The reader, having seen everything that the fiend has put Harker through over the years, including murdering his wife and turning his daughter into a vampire (whom Quincy himself slew), feels the terrible dilemma he’s in, the terrible choice he must make: allow Rachel, his young friend and fellow vampire hunter to die, or allow Dracula, the monster who has plagued the world for 500 years, to live.
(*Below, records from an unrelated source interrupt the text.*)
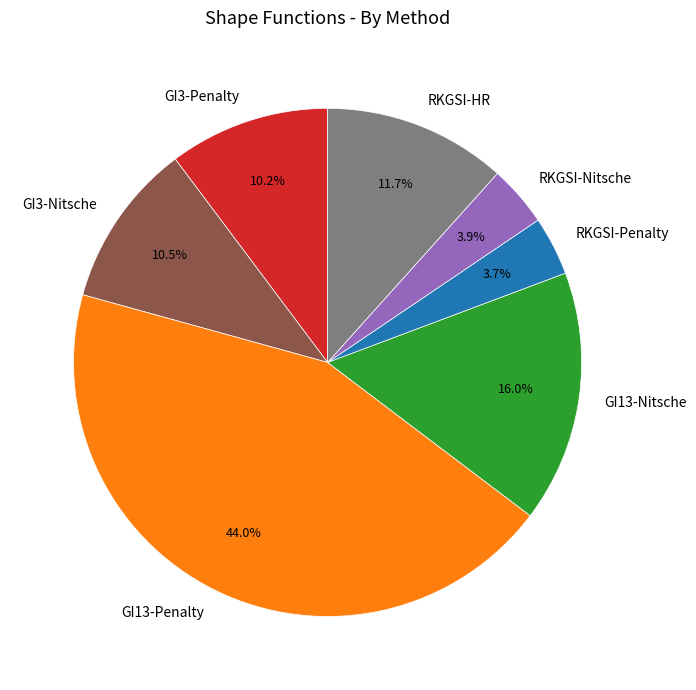

What percentage do GI13-Penalty and GI3-Nitsche together represent?

54.5%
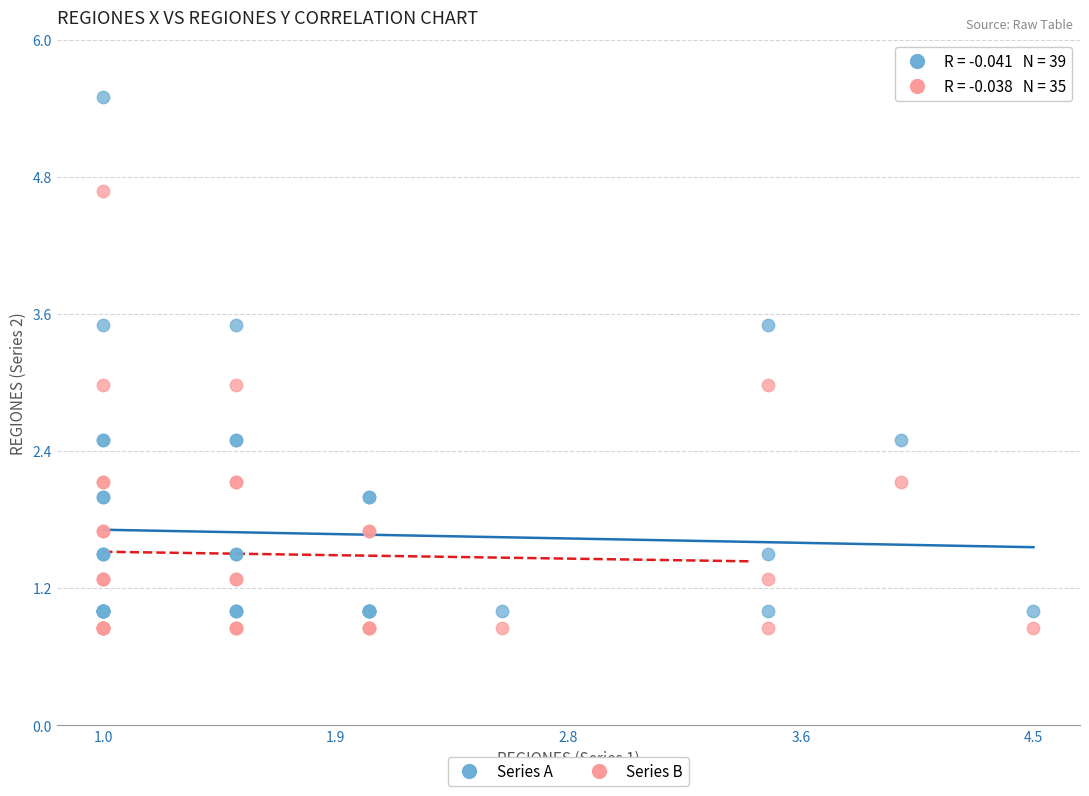

Which series has the largest Y range (max minus min)?

Series A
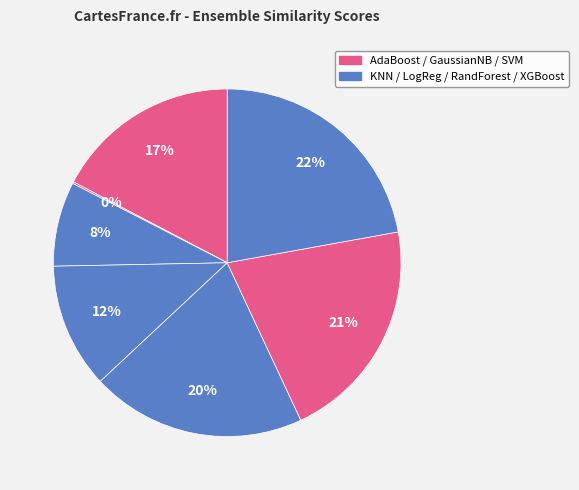

Is there any slice that represents more than half of the pie?

No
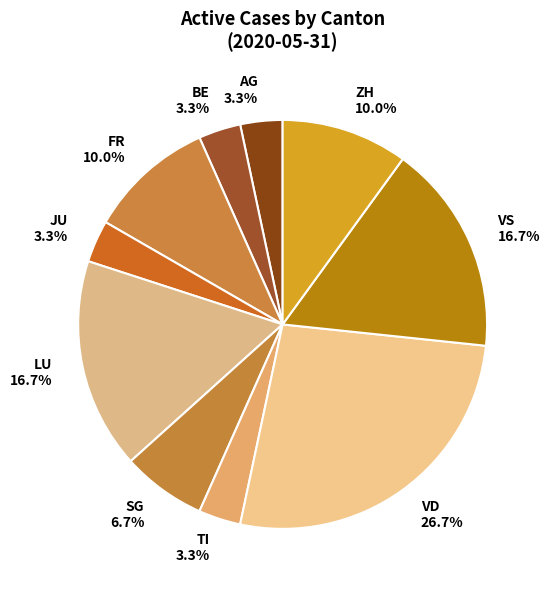

Do FR 10.0% and SG 6.7% together represent more than half of the pie?

No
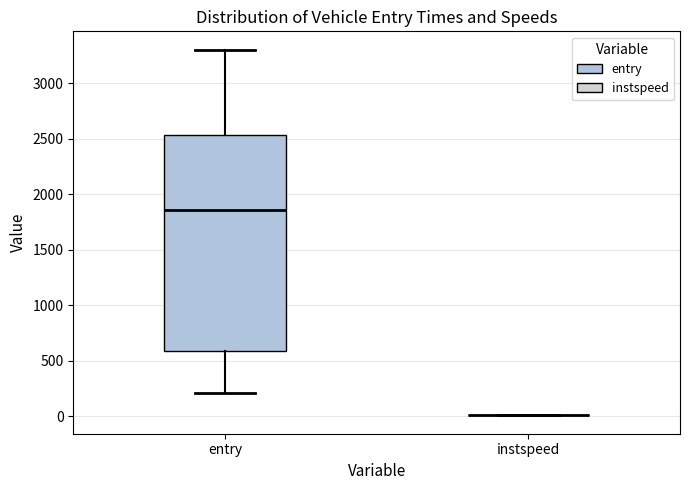

Which box is the tallest, from its lower edge to its upper edge?

entry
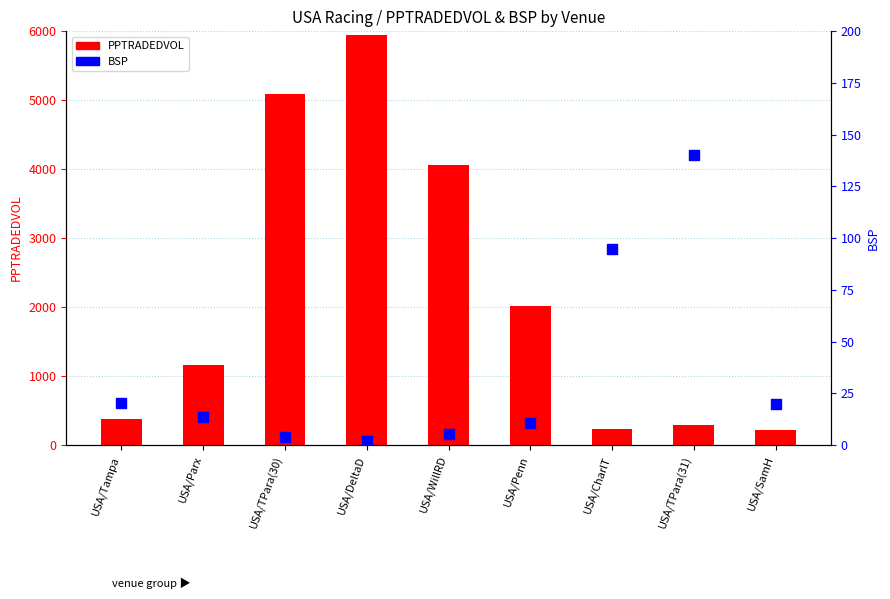

At how many categories does at least one series exceed 1145?

5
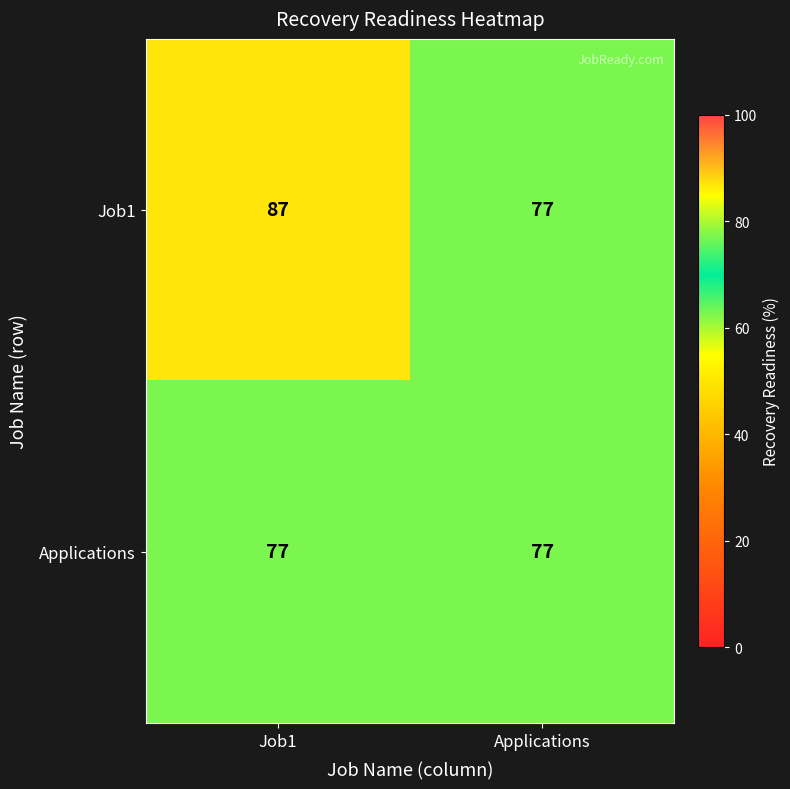

What is the total value across all series at Job1?

164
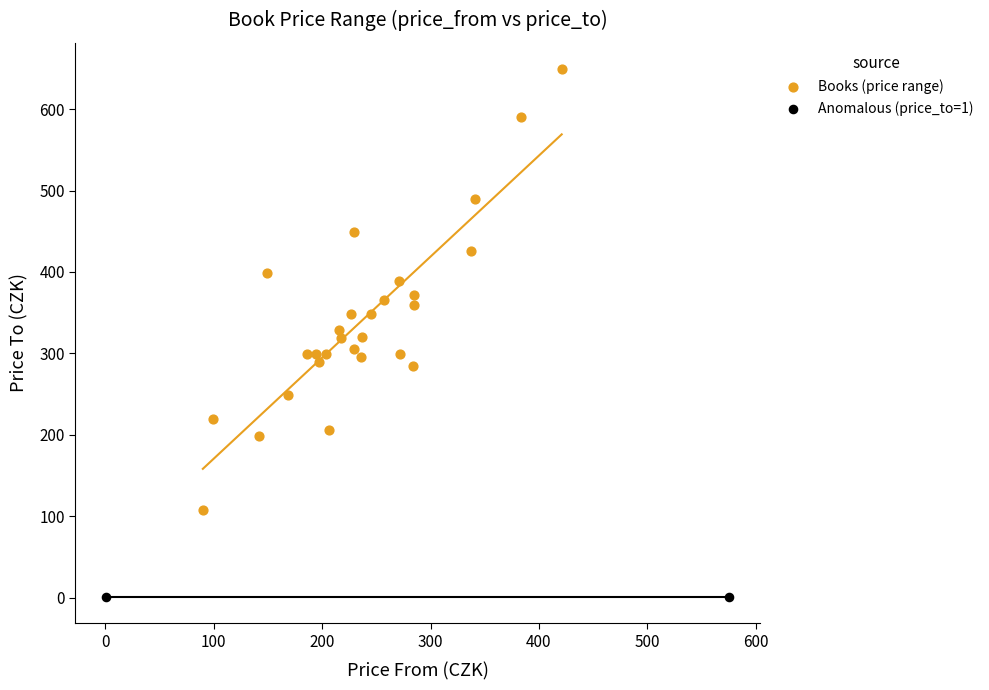

Which series reaches the maximum Y coordinate?

Books (price range)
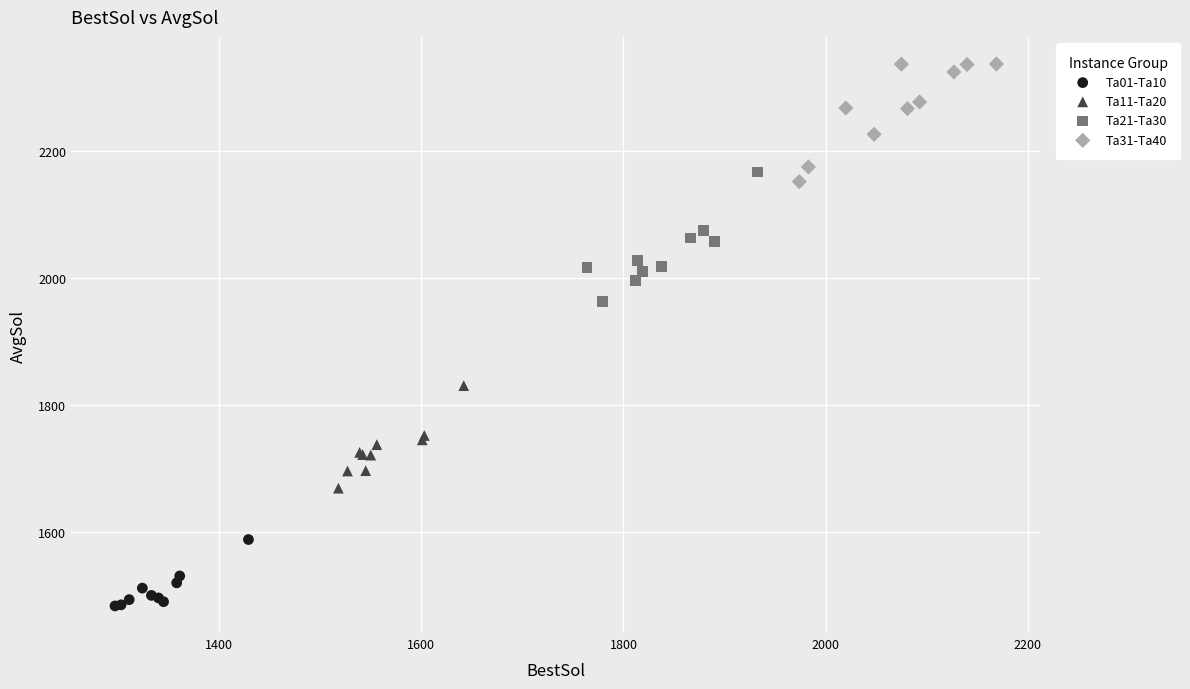

Which series reaches the minimum Y coordinate?

Ta01-Ta10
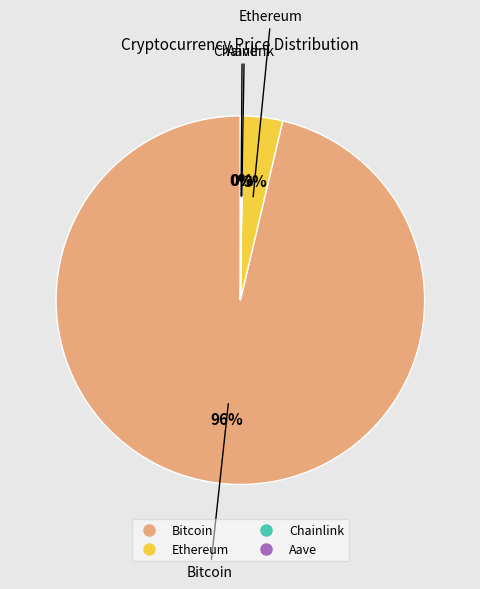

Between Bitcoin and Ethereum, which is larger?

Bitcoin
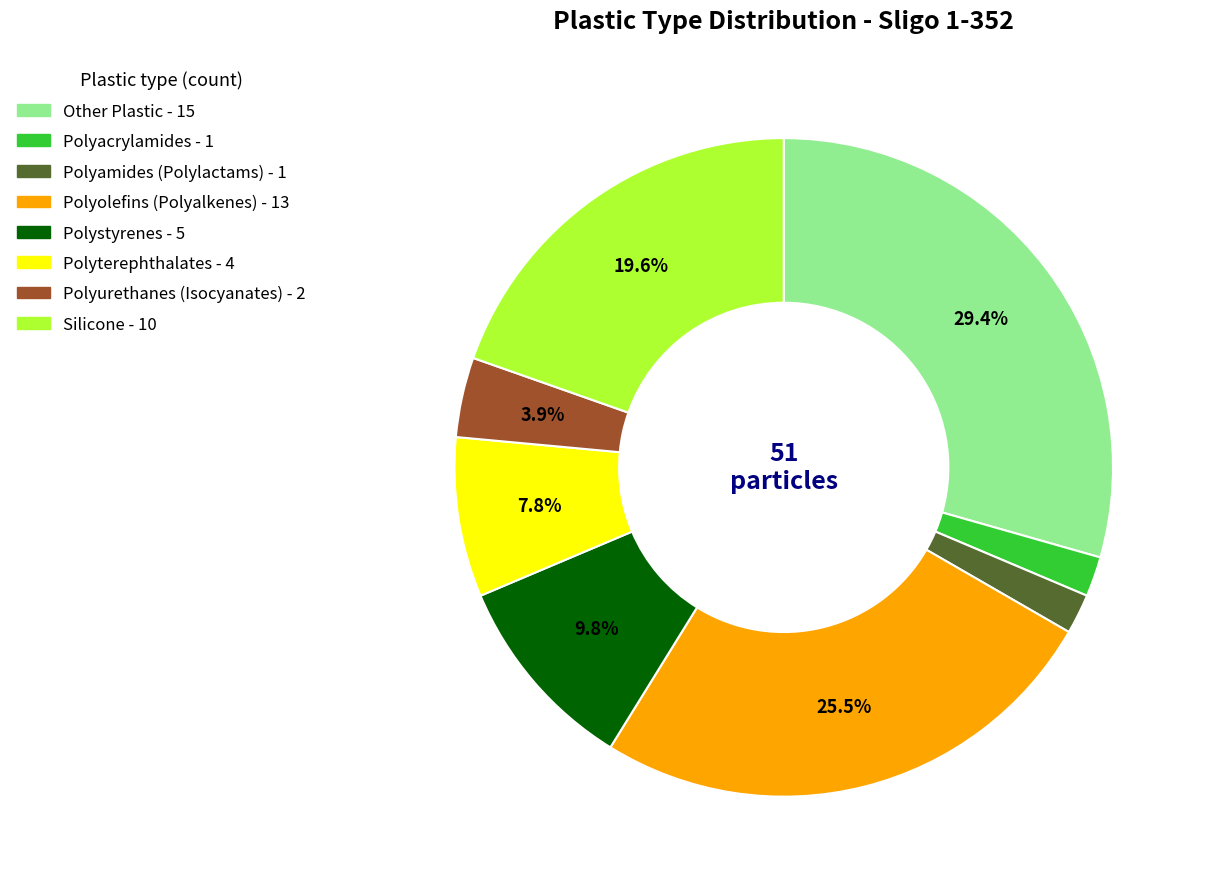

Is there a majority slice in this chart?

No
Wolfman makes the reader care for his characters, even (sometimes) for the title antagonist. In addition, Colan’s and Palmer’s brilliant pencils and inks imbue the series with a dark, brooding atmosphere, with vampires that truly seem madly demonic. The writer and artist team injects not only pathos and tragedy into the tale but even humor as well, often black humor, as seen in this scene (right) from Tomb of Dracula #35:
Comic books are a unique medium, a balance of writing and art, where each complements the other. Though looked down upon for many years, comics, reading and writing comics, indeed, the field itself, has become more respectable, so much so that billions of dollars are being made on exactly these books. Why then would this medium and its greatest works not be remembered hundreds of years from now? Just as we now regard Stoker’s original book as a classic, why wouldn’t audiences four hundred years from now regard this series, The Tomb of Dracula, as a classic piece of literature in its own right, a worthy continuation to the original tale, as well as a commentary on the age-old battle of good vs. evil?